### Data to process

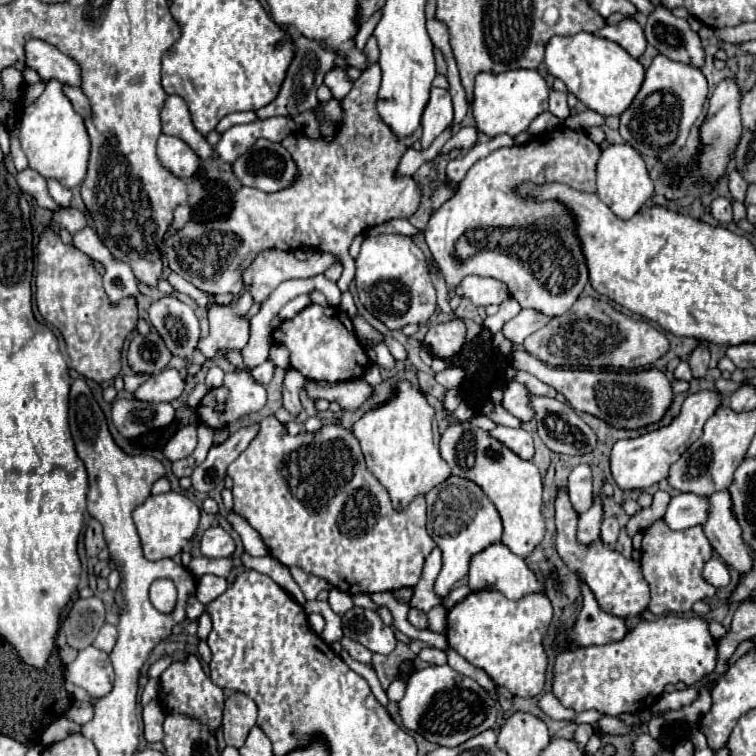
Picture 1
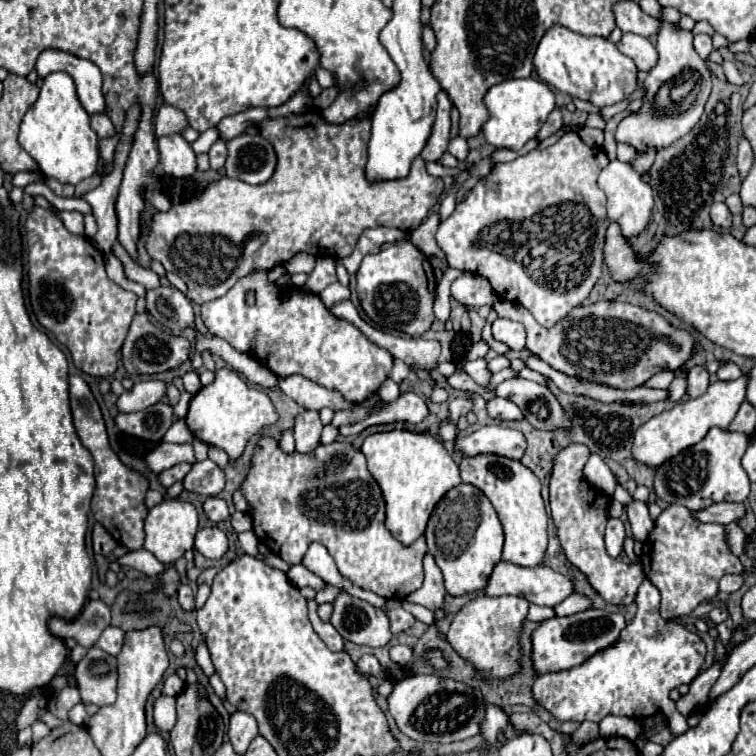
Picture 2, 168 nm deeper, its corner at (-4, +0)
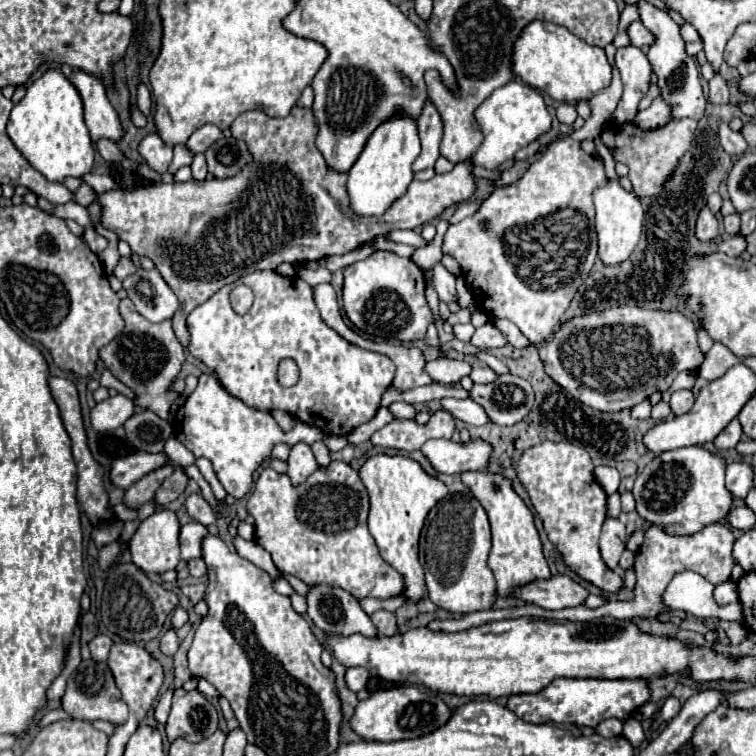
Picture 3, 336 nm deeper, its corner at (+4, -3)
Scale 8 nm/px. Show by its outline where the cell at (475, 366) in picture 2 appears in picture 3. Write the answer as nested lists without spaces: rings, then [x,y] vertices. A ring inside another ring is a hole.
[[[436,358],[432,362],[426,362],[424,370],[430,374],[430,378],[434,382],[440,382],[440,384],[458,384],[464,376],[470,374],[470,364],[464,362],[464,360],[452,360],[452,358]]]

######

What you will do:
Each line from the one containing "Scale 8 nm/px." through the final line of the listing above should be returned exactly; return nothing else.

Solution for this task:
Scale 8 nm/px. Show by its outline where the cell at (475, 366) in picture 2 appears in picture 3. Write the answer as nested lists without spaces: rings, then [x,y] vertices. A ring inside another ring is a hole.
[[[436,358],[432,362],[426,362],[424,370],[430,374],[430,378],[434,382],[440,382],[440,384],[458,384],[464,376],[470,374],[470,364],[464,362],[464,360],[452,360],[452,358]]]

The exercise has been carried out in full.